Kim told a story about how she provided shelter to a family of asylum seekers from Somalia, which she said was the first time she witnessed starvation up close.
“They were a family of a mother and three children, and I met them at the border between Somalia and Kenya,” Kim said. “Because they couldn’t register at the refugee camp there, which was packed full, I let them stay with me for a bit. The little ones had starved for five days and their eyes were out of focus.
“The mother told me that she had started the journey with five children, but two of them starved to death on the way,” Kim said. “She said it with so little emotion, I believed that maybe she’s not so sad about the losses.”
But the family changed after they shared some bowls of cereal at Kim’s place, she said.
“The little ones’ eyes were back in focus, and in a few hours they started joking and playing among themselves,” Kim said. “The mother, an hour after she had something to eat, started crawling on all fours and bawling, calling out her lost children’s names.
“That’s when I saw what starvation can do to you,” she said. “It wipes out emotions.”
Kim said these stories don’t always strike a chord with local readers.
“Some would comment on my article, ‘If you love refugees so much, why don’t you go feed them all,’” Kim said. “A lot of the hostility towards asylum seekers comes from not being able to understand what it is really like for them. This is what we need to understand about Yemenis in Korea - they do not want to stay and become Koreans, they want to go back to their country. Our role is to provide them with protection until then.”
The Yemeni refugee issue first came to public attention in Korea when more than 500 refugees entered the country through Jeju Island between January and May of this year. Many of them allegedly found the island after word got out that they could land on Jeju Island without a visa and find jobs. Jeju adopted a visa-free program in 2002 to boost tourism on the resort island.
On June 1, the Korean government added Yemen to a list of countries whose citizens are required to have visas to enter Jeju.

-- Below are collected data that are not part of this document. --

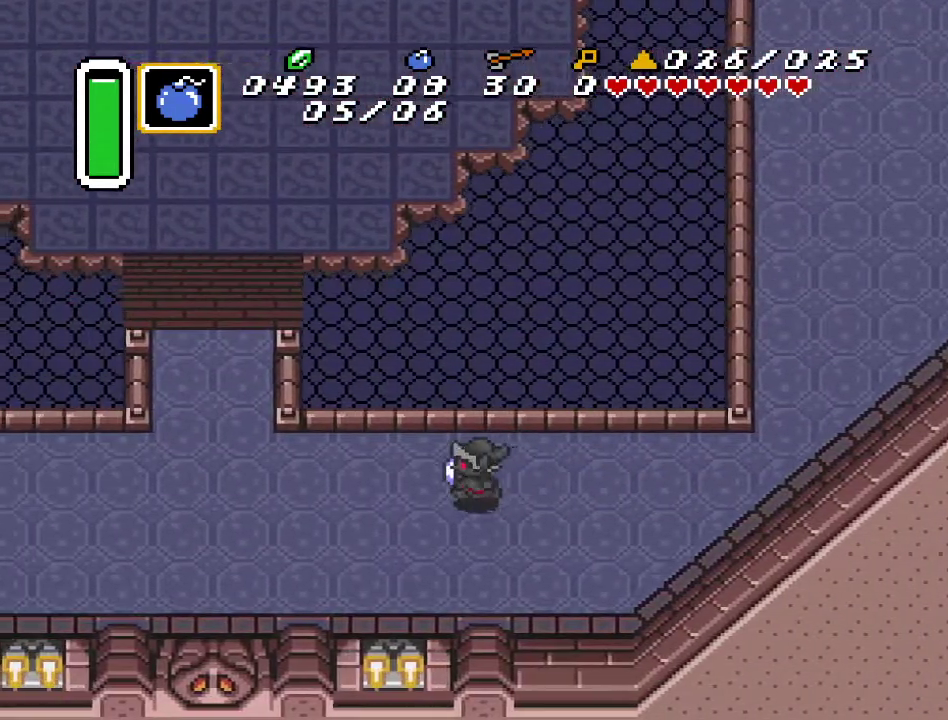
{"buttons": ["DPAD_LEFT"], "events": []}
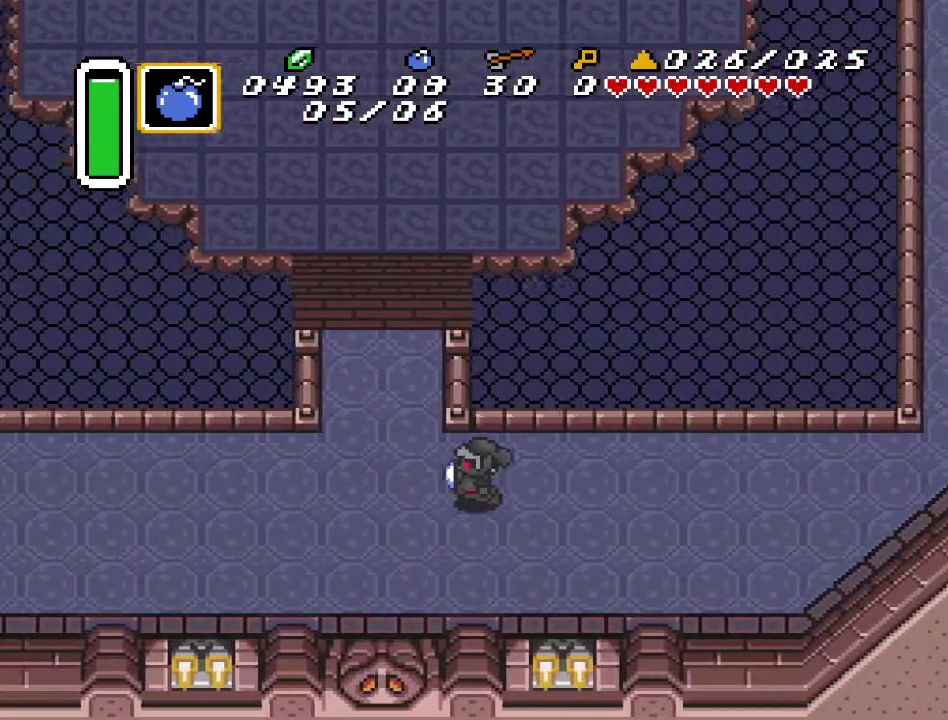
{"buttons": [], "events": [[400, "DPAD_LEFT", "up"]]}
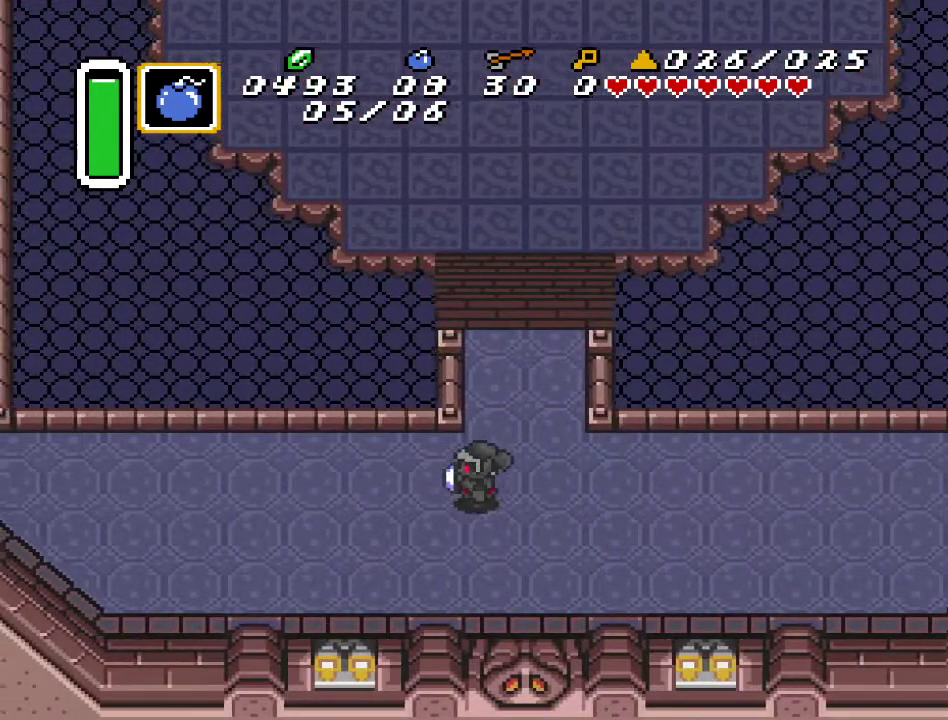
{"buttons": ["B"], "events": [[33, "DPAD_RIGHT", "down"], [133, "DPAD_UP", "down"], [183, "DPAD_RIGHT", "up"], [317, "DPAD_UP", "up"], [500, "B", "down"]]}
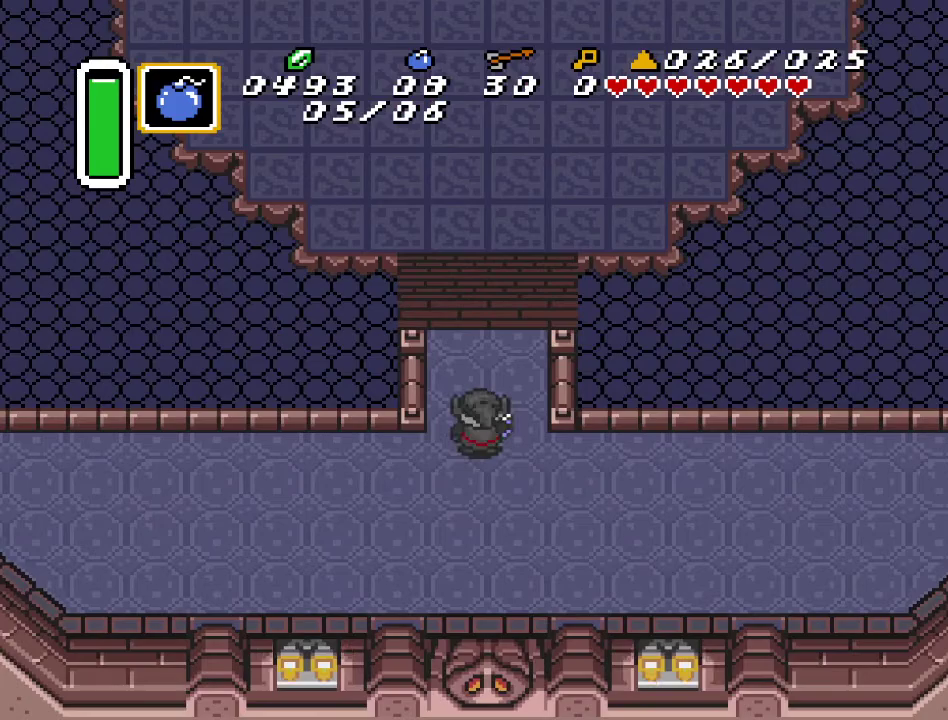
{"buttons": ["B", "DPAD_UP"], "events": [[200, "DPAD_UP", "down"]]}
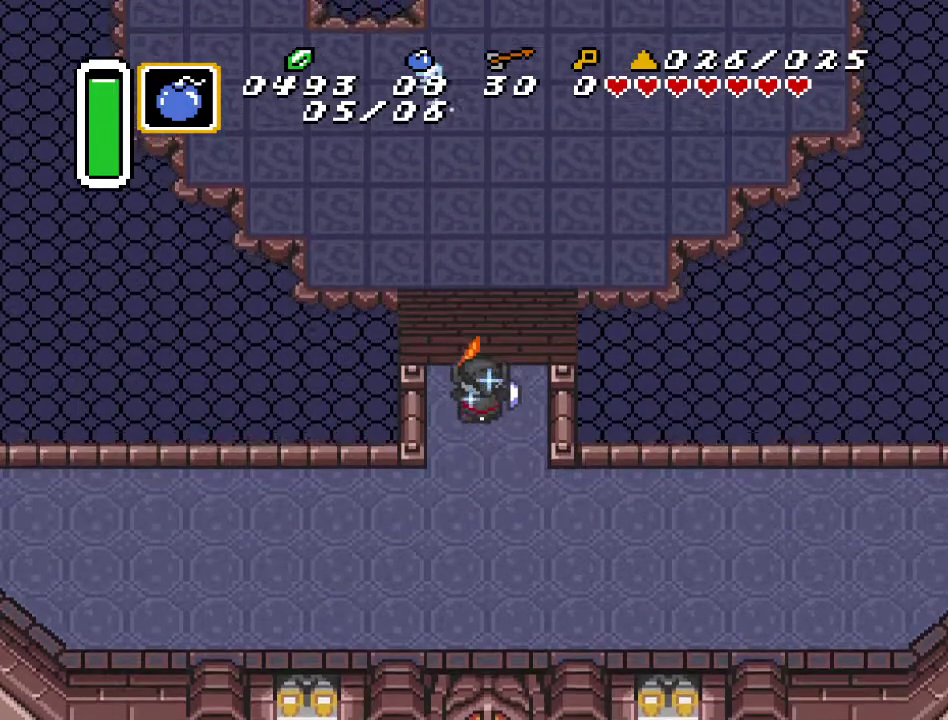
{"buttons": ["B", "DPAD_UP"], "events": []}
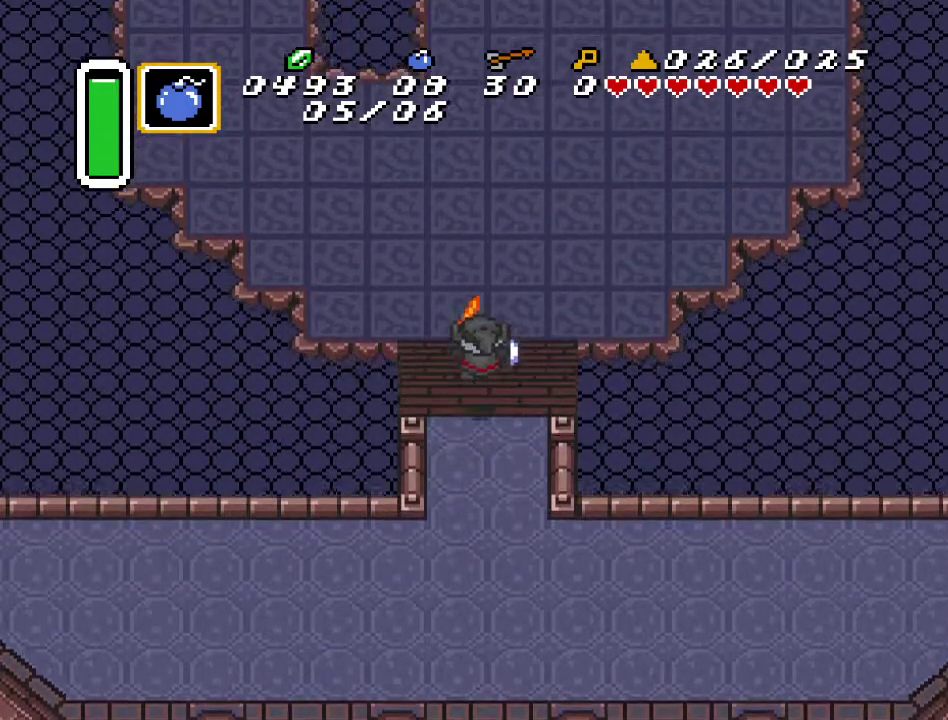
{"buttons": ["B", "DPAD_UP"], "events": []}
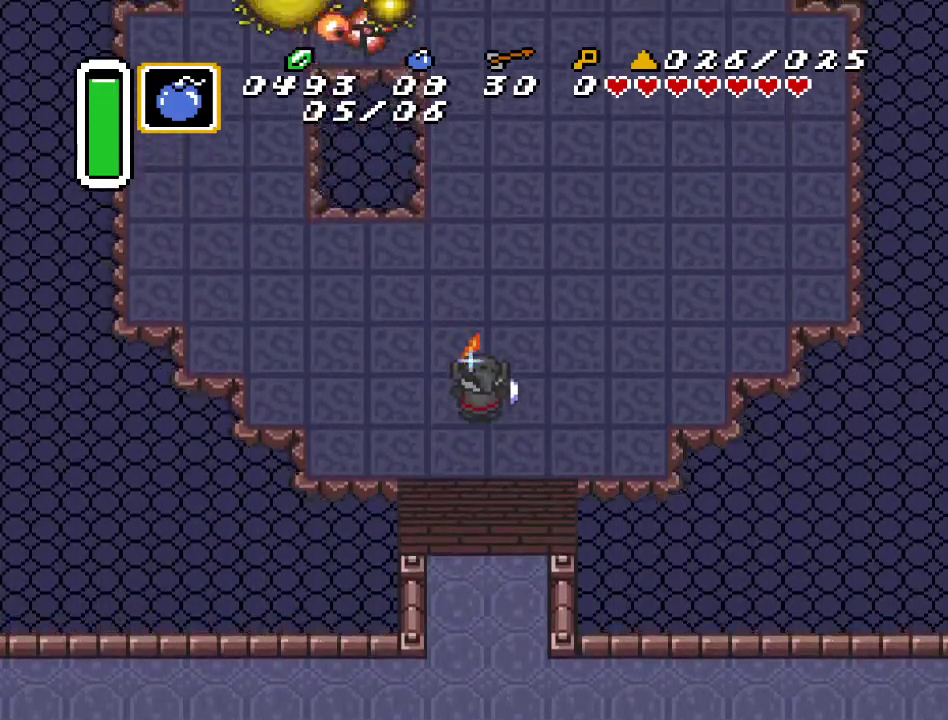
{"buttons": ["B", "DPAD_UP"], "events": [[133, "DPAD_RIGHT", "down"], [317, "DPAD_RIGHT", "up"]]}
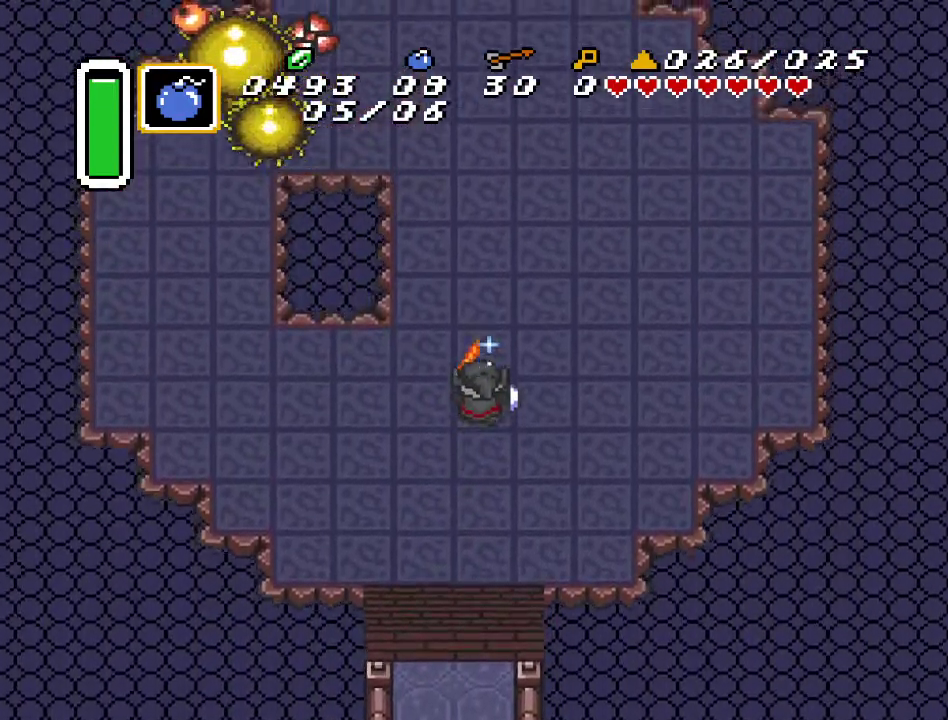
{"buttons": ["B", "DPAD_UP"], "events": []}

A total of 484 Yemenis ended up applying for asylum on the island this year, and around 360 have been granted a stay in the country for up to a year for humanitarian reasons. None of them received the refugee status they requested. More than 700,000 people signed a petition to the Blue House in July asking it to scrap the refugee law and stop accepting asylum seekers.
Humanitarian aid experts said the social divide on the acceptance of refugees is not unique to Korea.
“I think it is normal for people to feel uncomfortable if a group is very different from them,” said Jane Williamson, a protection officer at the UN High Commissioner for Refugees’ Korea office. “Some people tell me they’re ashamed that Koreans are being unfriendly to refugees, but there are other cases in the world where [locals in] countries are hostile to refugees. But once people meet the refugees and hear their stories they will understand and have sympathy.”
The participants at the conference said humanitarian aid, while necessary, is not the ultimate solution to the root causes of refugee crises.
“Hunger and displacement are not humanitarian problems, they are political problems,” said Williamson. “Humanitarian assistance is necessary, but it isn’t the solution. It helps people to survive, but it isn’t the solution that brings people back to a safe and functioning country.”
“Antonio Guterres asked for a surge of diplomacy,” said MacSorley. “Militarization does not end wars. It will only end through political solutions … and what has been in progress lately is putting women at the center of peace negotiations. We need more women at the center and leading, not on the sidelines.”
The event on Tuesday was the 13th time that Concern Worldwide hosted the Global Hunger Report in Seoul. The organization, which is the largest humanitarian aid agency in Ireland, said that while the worldwide population suffering from hunger and malnutrition fell by 28 percent from 2000, around 50 countries will not be able reach “low hunger” levels by 2030.
Concern Worldwide’s Global Hunger Index categorizes the hunger level of each country into five stages, from extremely alarming to low. It has a separate category for countries with insufficient data but suspected of having a significant hunger rate. The levels are calculated based on the population’s rate of undernourishment, stunted growth and the child mortality rate.
Central African Republic was calculated to have an extremely alarming hunger rate, and other countries in Africa and the Middle East, like Yemen, Chad, Zambia and Sierra Leone were said to have alarming rates of hunger.
The index indicated that there was insufficient data regarding other countries in the region, including the Democratic Republic of Congo, South Sudan, Somalia, Libya and Syria, but that they were also suspected of having high levels of hunger.
“This is the 20th city where we have launched the Global Hunger Index, but the one here in Seoul is always very special because Ireland and Korea know famine,” said MacSorley. “Our stories of recovery are very different - ours took generations, but the Korean story of recovery happened a lot faster.”
“Twenty percent of what we spend on aid is devoted to hunger, and we aim to double that in absolute terms by 2020,” said Irish Ambassador to Korea Julian Clare. “Irish Aid and Concern Worldwide work together - Ireland spends the largest proportion [on fighting hunger and starvation] among developed countries in the [Organization for Economic Cooperation and Development] OECD. Our aim is to reach the poorest of the poor and reach them first.”